Sunday, August 19, 2012

Projection and Announcement from Teddy

Teddy here with some great news for all my fans! I've revived my old Riding By Riding Blog at it's original blogspot, with a new updated address. Those wishing to follow all my future "Personal Projections" can visit me at where I will continue to project any election that tickles my fancy.

As a "parting gift" to the readers of Blunt Objects I present my final "Personal Projection" of Quebec.

You will notice a few things. First of all, the CAQ is doing very well and the PLQ very poorly. This is because I have based this projection on the current trend. With every new poll, the PLQ seems to lose a point or two to the CAQ, and while the CAQ has yet to overtake the PLQ, at current trend levels, it is inevitable. This projection actually has the CAQ with a 1-2% lead over the PLQ in the polls, while the PQ remains steady.

The projection has also been heavily updated with the new massive Leger poll so that regional poll numbers are now projected more accurately. One of the effects of this is that the QS, which I had presumed would become a much more Montreal focused party, has lost it's possible 3rd and 4th seats, due to the QS not really picking up as many votes in Montreal as I had expected. The CAQ meanwhile is doing far better in the Montreal area that originally expected, and has now solidified itself into a clear but distant second place among Anglophone and Allophone voters.

All of this, of course, can easily turn on a dime thanks to the debates tonight. There are a number of things that could happen and need to happen.

1 - Marois. The PLQ has so far been successful at making Marois look like an idiot. Some would argue that's not hard to do. Despite sitting on a Majority (according to my numbers) her polling numbers are terrible, with the PQ having difficulty breaking 35%. Marois needs to come across like a leader, and not be easily flustered. If someone can get under her skin it could prove devastating for her party.

2 - Legault. The CAQ and it's new leader have a problem. Legault is not a great speaker. Political Analysts expect Legault to falter. Legault has to do one simple thing: look like he is ready to be Premier. If he is unable to do this, you can forget about the CAQ winning 30 seats or even 20. If, however, he can come across looking like a Premier, he can easily win a majority government.

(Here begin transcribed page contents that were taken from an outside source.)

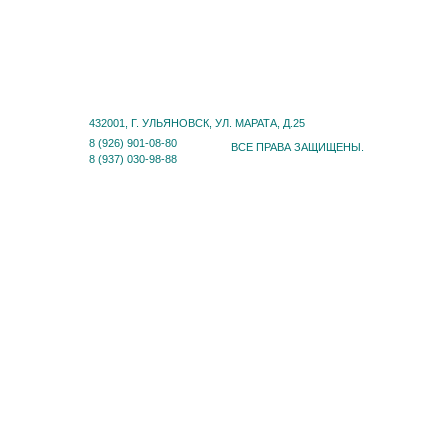
САЛОН-МУЗЕЙ
КАТАЛОГ
ФОТОГАЛЕРЕЯ
ПАРТНЕРЫ
СТАТЬИ
НОВОСТИ
КОНТАКТЫ
432001, Г. УЛЬЯНОВСК, УЛ. МАРАТА, Д.25
8 (926) 901-08-80
ВСЕ ПРАВА ЗАЩИЩЕНЫ.
8 (937) 030-98-88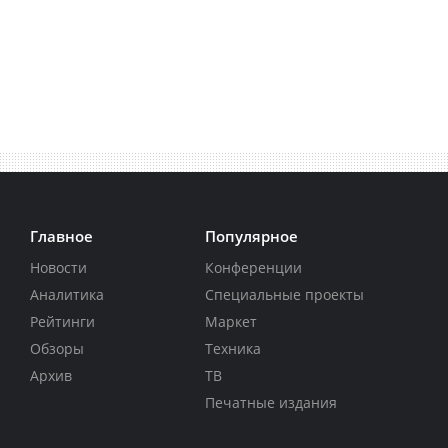
Главное
Популярное
Новости
Конференции
Аналитика
Специальные проекты
Рейтинги
Маркет
Обзоры
Техника
Архив
ТВ
Печатные издания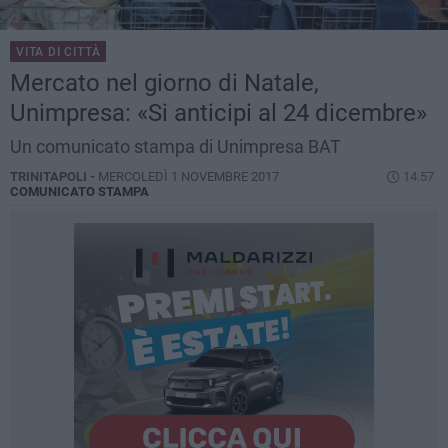
VITA DI CITTÀ
Mercato nel giorno di Natale,
Unimpresa: «Si anticipi al 24 dicembre»
Un comunicato stampa di Unimpresa BAT
TRINITAPOLI -
MERCOLEDÌ 1 NOVEMBRE 2017
14.57
COMUNICATO STAMPA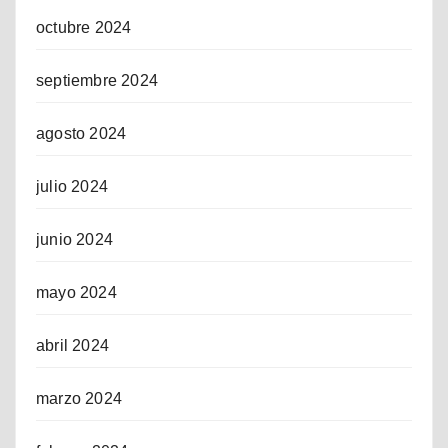
octubre 2024
septiembre 2024
agosto 2024
julio 2024
junio 2024
mayo 2024
abril 2024
marzo 2024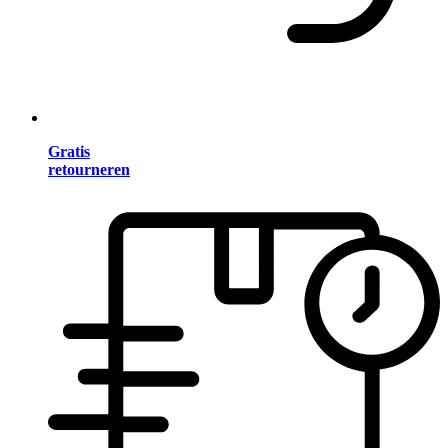
Gratis
retourneren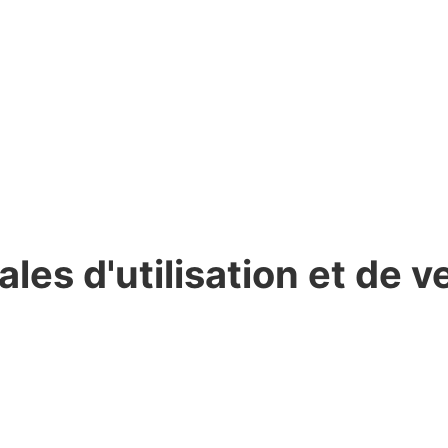
les d'utilisation et de v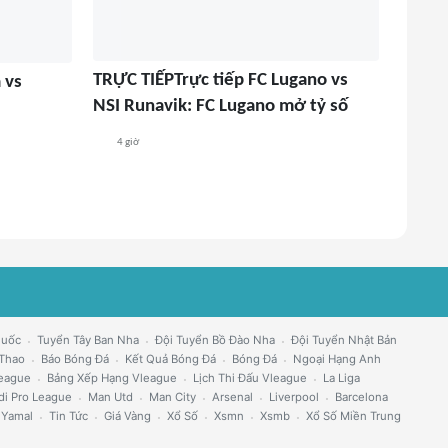
TRỰC TIẾPTrực tiếp FC Lugano vs
 vs
NSI Runavik: FC Lugano mở tỷ số
4 giờ
Quốc
Tuyển Tây Ban Nha
Đội Tuyển Bồ Đào Nha
Đội Tuyển Nhật Bản
 Thao
Báo Bóng Đá
Kết Quả Bóng Đá
Bóng Đá
Ngoại Hạng Anh
eague
Bảng Xếp Hạng Vleague
Lịch Thi Đấu Vleague
La Liga
di Pro League
Man Utd
Man City
Arsenal
Liverpool
Barcelona
 Yamal
Tin Tức
Giá Vàng
Xổ Số
Xsmn
Xsmb
Xổ Số Miền Trung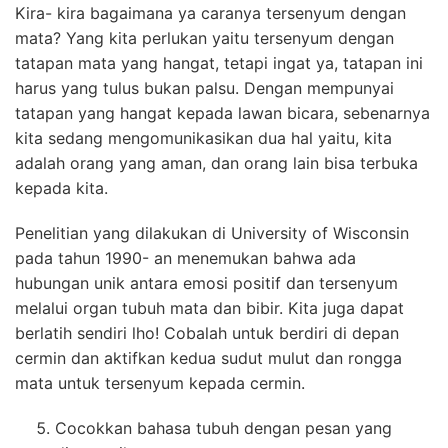
Kira- kira bagaimana ya caranya tersenyum dengan
mata? Yang kita perlukan yaitu tersenyum dengan
tatapan mata yang hangat, tetapi ingat ya, tatapan ini
harus yang tulus bukan palsu. Dengan mempunyai
tatapan yang hangat kepada lawan bicara, sebenarnya
kita sedang mengomunikasikan dua hal yaitu, kita
adalah orang yang aman, dan orang lain bisa terbuka
kepada kita.
Penelitian yang dilakukan di University of Wisconsin
pada tahun 1990- an menemukan bahwa ada
hubungan unik antara emosi positif dan tersenyum
melalui organ tubuh mata dan bibir. Kita juga dapat
berlatih sendiri lho! Cobalah untuk berdiri di depan
cermin dan aktifkan kedua sudut mulut dan rongga
mata untuk tersenyum kepada cermin.
Cocokkan bahasa tubuh dengan pesan yang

3 - David. The QS's Debate Candidate could decide the entire election. Who David trains her guns on will have an impact. If David goes after Marois, she could get under her skin. Marois is used to dealing with Charest and even Legault, but my money says if anyone can bother Marois, it is David. We could also see David ignore Marois and go after Legault. If Charest goes after him too (and I suspect he will) it could make Legault look like he is on the defensive, and this could hurt CAQ chances. David might spend all her time attacking Charest, something that Marois and Legault would be quite happy with, and it could help bring down the PLQ to 3rd place. David is the loose cannon and it remains to be seen where she will point her ammo.

4 - Charest. It is less important what Charest does or does not do than what the others do. His position is known, he is known, and he is too "old" at the game to really hit any debate home-runs, or, to have any hit against him.

What will be decided is where how the tipping points will move. Will the QS be able to blast a hole in the side of the PQ and allow thousands of voters to leave the PQ for greener pastures in the QS and ON? Will the CAQ be able to convince voters they can be trusted, and continue to siphon 1 or 2 points per day from the PLQ until they win a majority while confining the Liberals to West Island Montreal? And what if one happens and not the other? This Quebec Election has so many variables, that it is nearly impossible to project.

Still, my money is on a CAQ win.

While I will no longer be posting my projections to this blog, I will still be around for as long as Volkov will have me, offering analysis and interesting numbers from time to time. I am not "going" anywhere in that respect!


  1. Part of the confusion for Anglophone Canadians right now is that most of us aren’t prepared to have Pauline Marois and a Parti Quebecois government be elected on Sept. 4th, 2012.

  2. If the remaining 45 mins of the debate are like the first hour and 15, she will win.